Details
- Established: 1885
- Location: Khartoum, Sudan
- Style: Neo-Ottoman
- Owned by: Government of Sudan

= Turkish graves (Khartoum) =

Historic cemetery for Ottoman governors in Sudan

The Turkish graves in Khartoum were built for Ottoman provincial governors of the Turkish Sudan in Neo-Ottoman style in the mid-19th century.

==History==
In his article about the graves, historian Andrew McGregor described "the complicated sequence of power politics in Egypt and in the Sudan, which 'explains' the existence of those two burial monuments in an area where most such monuments were destroyed after the Mahdi's conquest in 1885. These qubba-s are grave monuments of two nineteenth century Circassian governors-general of the Sudan in the service of Viceroy Muhammad 'Ali and his descendants. In the qubba-s can be seen the passing of an extraordinary age of Circassian prominence in the Nile Valley."

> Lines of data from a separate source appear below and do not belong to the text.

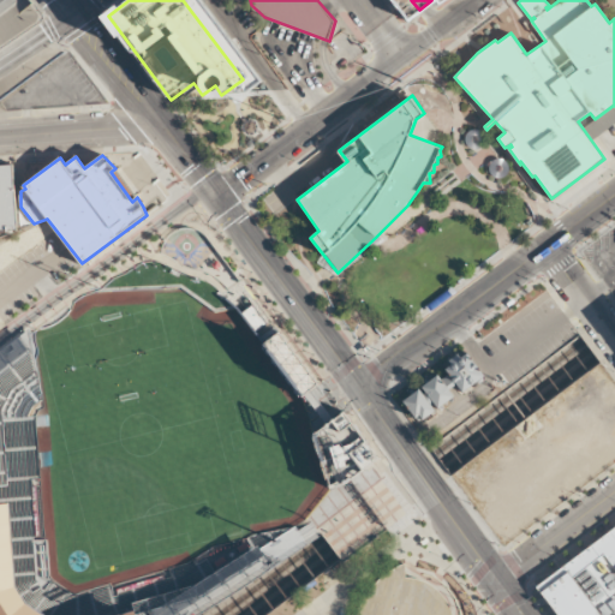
[(0,165),(13,165),(18,228),(0,228),(0,165)]
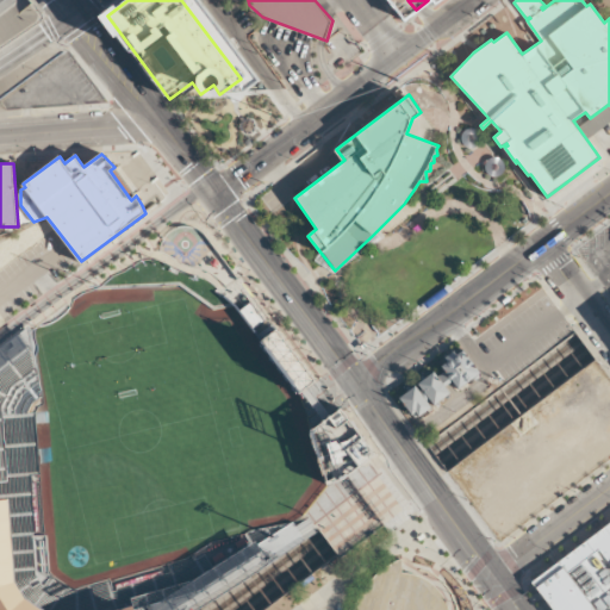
[(0,609),(0,348),(20,334),(32,347),(44,404),(36,414),(48,568),(51,576),(66,586),(76,589),(109,579),(179,559),(201,546),(223,534),(294,521),(306,539),(195,609),(0,609)]
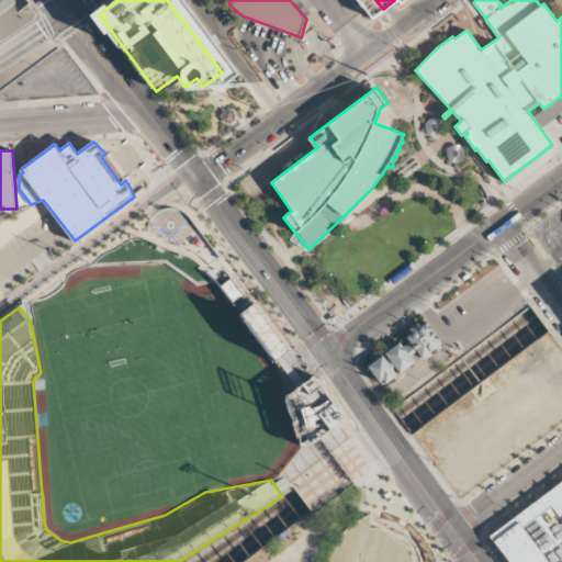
[(406,337),(422,358),(441,344),(426,322),(422,325),(418,322),(409,328),(412,333),(406,337)]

The eastern dome or qubba marks the grave of Ahmad Pasha Abu Widan, who ruled the country in 1839 and died in 1843. Under the western qubba are buried Ahmad Pasha al-Munikili, who ruled from 1844 to 1845, and Musa Pasha Hamdi, who ruled from 1862 to 1865, and there is a small tomb for one of his family members.

In the open part of the enclosure, Muhammad Pasha Mumtaz was buried, as well as a group of Sudanese officers in the Egyptian army, including Adam Pasha Al-Arifi, Almaz Pasha Muhammad, and there is a tomb for Ibrahim Bey Marzouq, an Egyptian writer.